**Fragmento para leer**
+ + +

“Nunca disfrutamos lo que hacemos porque estamos pensando en
lo que haremos después”, me dijo hace poco una amiga retirada de las trincheras
periodísticas. Lejos de ese nimbo de egos la visión es otra pero nostálgica, me
dijo también que extraña la adrenalina y la vorágine. Que nada se compara al
frenesí de las redacciones de diarios. Lo sé. Padecí ese síndrome de
abstinencia tres años atrás cuando fui desocupado journalista durante ocho
meses.
La frase en cuestión me quedó haciendo ruido. Qué pasará que
es un raro misterio padecer el diario trajinar de resolver la coyuntura.
Trascurrirse diez, doce horas frente a una PC tratando de explicar cosas a la
gente que no le interesa. Hilvanando oraciones melosas para que la información
no sea aburrida cuando lo es. Llenando páginas cual autómata para librarse al
fin del horario laboral e ir a casa o bar a bucear en alcohol y otra vez poner
la cabeza a maquinar para el otro día.
Sin feriados, sin domingos, lidiando con los copy paste de
los compañeros, el sueldo que no alcanza, el informalismo laboral, y el arte de
tapar agujeros todos los días.
Por qué me gusta. Nos gusta. ¿En realidad nos gusta? O
estamos condenados a eso. Condenados al éxito como dijo el nefasto presidente
provisional a comienzos de la década pasada.
Están los otros. Los que creen quizás para no renunciar o no
plantearse estas cosas. Los que piensan que hacen algo similar al periodismo
tipeando las consignas oficiales llegadas desde oficinas alfombradas en el
poder. Todos hicimos y hacemos eso. Lo malo es no admitirlo y replantearse eso.

+ + +

**Información proporcionada**
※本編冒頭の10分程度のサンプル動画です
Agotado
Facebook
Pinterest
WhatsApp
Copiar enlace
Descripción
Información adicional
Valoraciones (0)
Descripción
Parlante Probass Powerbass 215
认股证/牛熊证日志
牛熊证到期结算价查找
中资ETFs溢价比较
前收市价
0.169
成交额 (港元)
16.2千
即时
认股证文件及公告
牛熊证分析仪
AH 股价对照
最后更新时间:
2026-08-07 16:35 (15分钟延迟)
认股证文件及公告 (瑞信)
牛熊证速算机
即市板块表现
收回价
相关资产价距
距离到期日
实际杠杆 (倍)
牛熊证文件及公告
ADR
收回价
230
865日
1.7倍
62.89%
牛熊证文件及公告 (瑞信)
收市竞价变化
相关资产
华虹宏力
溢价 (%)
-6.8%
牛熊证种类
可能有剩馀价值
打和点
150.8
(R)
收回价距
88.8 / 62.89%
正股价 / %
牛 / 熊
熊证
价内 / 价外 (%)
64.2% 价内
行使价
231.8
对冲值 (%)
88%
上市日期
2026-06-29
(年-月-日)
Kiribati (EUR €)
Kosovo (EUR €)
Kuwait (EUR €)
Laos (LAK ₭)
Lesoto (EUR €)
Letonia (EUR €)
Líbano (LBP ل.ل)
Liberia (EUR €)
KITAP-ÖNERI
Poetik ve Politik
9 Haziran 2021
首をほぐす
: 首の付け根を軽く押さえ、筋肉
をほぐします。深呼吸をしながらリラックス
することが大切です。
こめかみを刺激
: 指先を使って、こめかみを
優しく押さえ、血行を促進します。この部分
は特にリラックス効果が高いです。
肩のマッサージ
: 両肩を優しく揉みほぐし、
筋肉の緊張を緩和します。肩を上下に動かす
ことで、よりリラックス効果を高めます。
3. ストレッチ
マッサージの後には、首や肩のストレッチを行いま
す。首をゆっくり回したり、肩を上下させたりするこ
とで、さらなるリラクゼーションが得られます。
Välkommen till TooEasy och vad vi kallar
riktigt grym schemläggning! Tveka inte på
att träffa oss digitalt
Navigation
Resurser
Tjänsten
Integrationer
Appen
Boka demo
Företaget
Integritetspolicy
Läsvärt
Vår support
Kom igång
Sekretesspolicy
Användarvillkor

+ + +

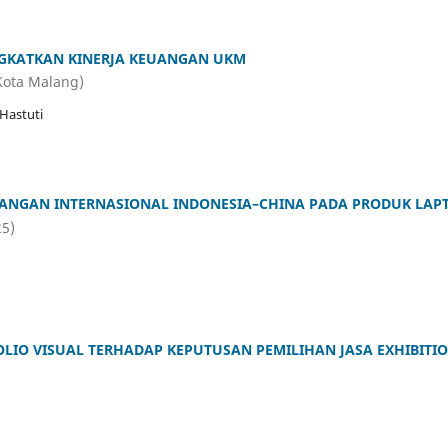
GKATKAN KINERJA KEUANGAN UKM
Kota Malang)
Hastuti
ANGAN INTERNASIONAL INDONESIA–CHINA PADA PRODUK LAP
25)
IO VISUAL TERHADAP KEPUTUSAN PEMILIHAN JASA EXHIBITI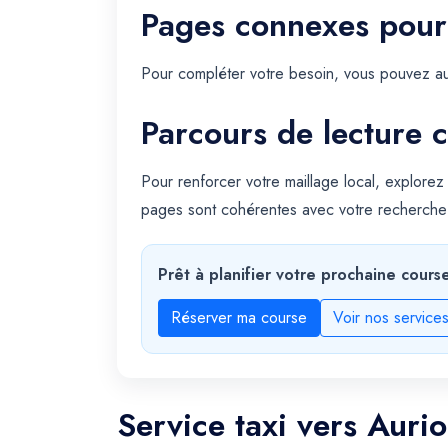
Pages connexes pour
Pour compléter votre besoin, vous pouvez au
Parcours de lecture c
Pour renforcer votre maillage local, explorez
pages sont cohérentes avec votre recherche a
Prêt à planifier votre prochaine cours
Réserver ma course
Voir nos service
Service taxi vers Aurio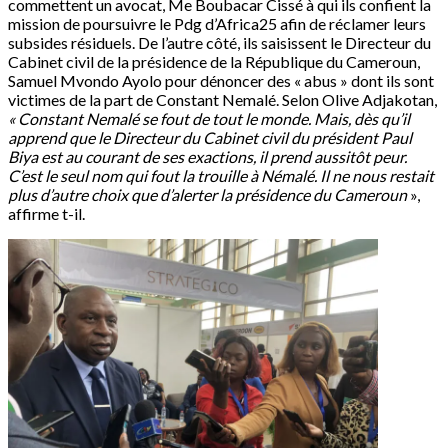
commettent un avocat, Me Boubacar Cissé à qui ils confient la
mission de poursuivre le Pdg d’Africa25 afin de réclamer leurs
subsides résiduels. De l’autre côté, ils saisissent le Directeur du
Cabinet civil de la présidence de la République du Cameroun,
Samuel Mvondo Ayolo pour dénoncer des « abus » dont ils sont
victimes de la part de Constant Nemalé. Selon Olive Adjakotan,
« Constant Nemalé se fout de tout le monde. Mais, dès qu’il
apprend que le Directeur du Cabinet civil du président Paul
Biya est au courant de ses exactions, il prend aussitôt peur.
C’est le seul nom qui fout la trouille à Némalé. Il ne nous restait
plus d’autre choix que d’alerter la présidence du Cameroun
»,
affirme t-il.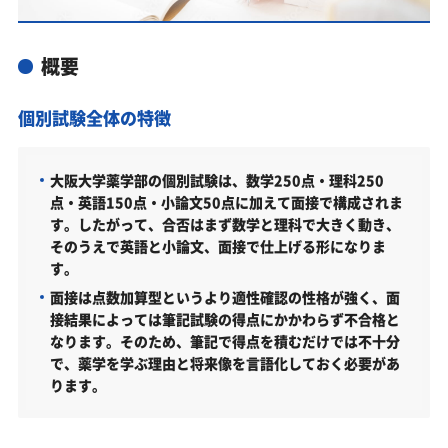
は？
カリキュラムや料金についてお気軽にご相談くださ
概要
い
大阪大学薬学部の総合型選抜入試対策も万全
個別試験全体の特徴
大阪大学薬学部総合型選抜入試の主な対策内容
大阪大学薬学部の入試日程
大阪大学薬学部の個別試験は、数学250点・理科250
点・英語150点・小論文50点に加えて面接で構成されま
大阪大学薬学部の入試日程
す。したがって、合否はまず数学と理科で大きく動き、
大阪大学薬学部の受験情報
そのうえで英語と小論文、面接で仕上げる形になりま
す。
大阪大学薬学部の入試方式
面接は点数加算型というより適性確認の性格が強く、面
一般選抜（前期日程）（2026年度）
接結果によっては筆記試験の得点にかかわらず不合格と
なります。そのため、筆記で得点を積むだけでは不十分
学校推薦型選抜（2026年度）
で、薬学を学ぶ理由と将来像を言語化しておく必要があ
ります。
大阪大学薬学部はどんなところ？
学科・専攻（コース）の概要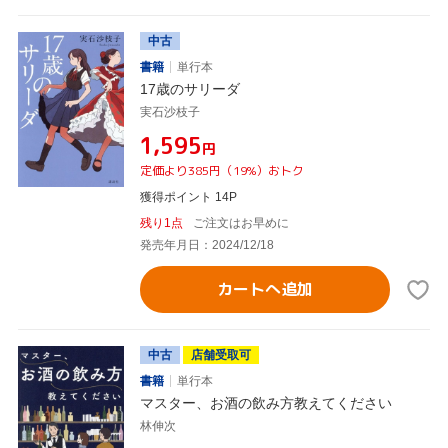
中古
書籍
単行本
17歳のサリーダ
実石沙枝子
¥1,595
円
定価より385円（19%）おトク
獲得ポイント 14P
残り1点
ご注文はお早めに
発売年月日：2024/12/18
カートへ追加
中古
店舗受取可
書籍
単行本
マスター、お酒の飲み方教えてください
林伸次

+ + +

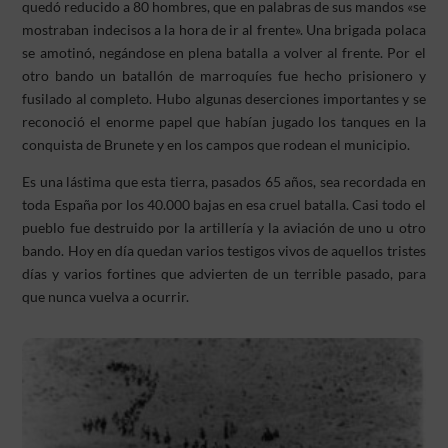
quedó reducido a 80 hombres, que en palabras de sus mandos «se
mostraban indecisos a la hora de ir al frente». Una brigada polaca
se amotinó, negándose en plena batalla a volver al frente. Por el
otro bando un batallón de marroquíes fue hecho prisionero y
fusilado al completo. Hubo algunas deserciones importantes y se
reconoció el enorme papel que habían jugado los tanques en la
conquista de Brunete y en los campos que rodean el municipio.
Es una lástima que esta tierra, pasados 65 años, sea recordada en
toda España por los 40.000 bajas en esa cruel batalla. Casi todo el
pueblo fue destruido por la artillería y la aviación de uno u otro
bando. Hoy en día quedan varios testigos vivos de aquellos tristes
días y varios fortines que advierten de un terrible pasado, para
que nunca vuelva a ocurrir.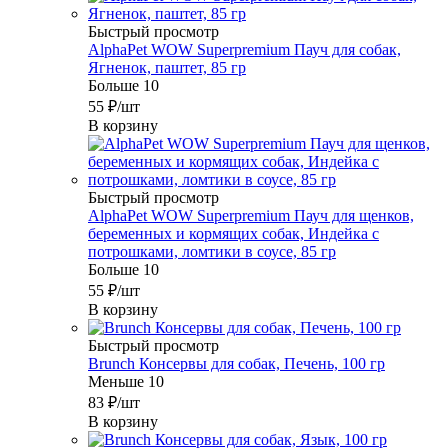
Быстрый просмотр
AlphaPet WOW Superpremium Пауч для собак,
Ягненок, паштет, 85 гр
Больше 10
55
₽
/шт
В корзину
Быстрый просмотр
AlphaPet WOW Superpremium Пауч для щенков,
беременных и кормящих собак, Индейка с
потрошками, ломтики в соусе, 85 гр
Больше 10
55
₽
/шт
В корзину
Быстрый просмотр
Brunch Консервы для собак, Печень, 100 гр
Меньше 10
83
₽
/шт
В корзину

+ + +

**Descripción de tarea**
Escribe la continuación del fragmento sobre el oficio periodístico a partir de su última oración. El material no tiene ningún papel en esto.

**Respuesta**
Si es periodismo o mera comunicación de partes y de parte.
Quizás los años me estén atravesando pero una angustia me
paraliza y subleva hacia estos paradigmas. Me pone en el lado de la autocrítica
de qué nos pasa. Cuál es el fundamento de nuestra sentencia al éxito. Qué hay después
de dejar las diez o doce horas frente a una PC. ¿Hay algo después de eso?
¿Sabemos hacer otra cosa que moldear la realidad según la oferta y demanda de
las empresas periodísticas?
La burguesía de un empleo público bien rentada es una buena
solución. Pero otra vez la consiga. La adrenalina dónde la buscamos. En un
deporte. Sexo. Alcohol. Viajes. Twuitter. Facebook.
Seriamente empecé a creer y cada vez estoy más convencido
que el errado en esta historia soy yo. El perfeccionar determinadas cosas, ser
prolijo en la derrota del día a día y hacerme mala sangre por corregir el
inexorable rumbo natural de las cosas, es un defecto individual.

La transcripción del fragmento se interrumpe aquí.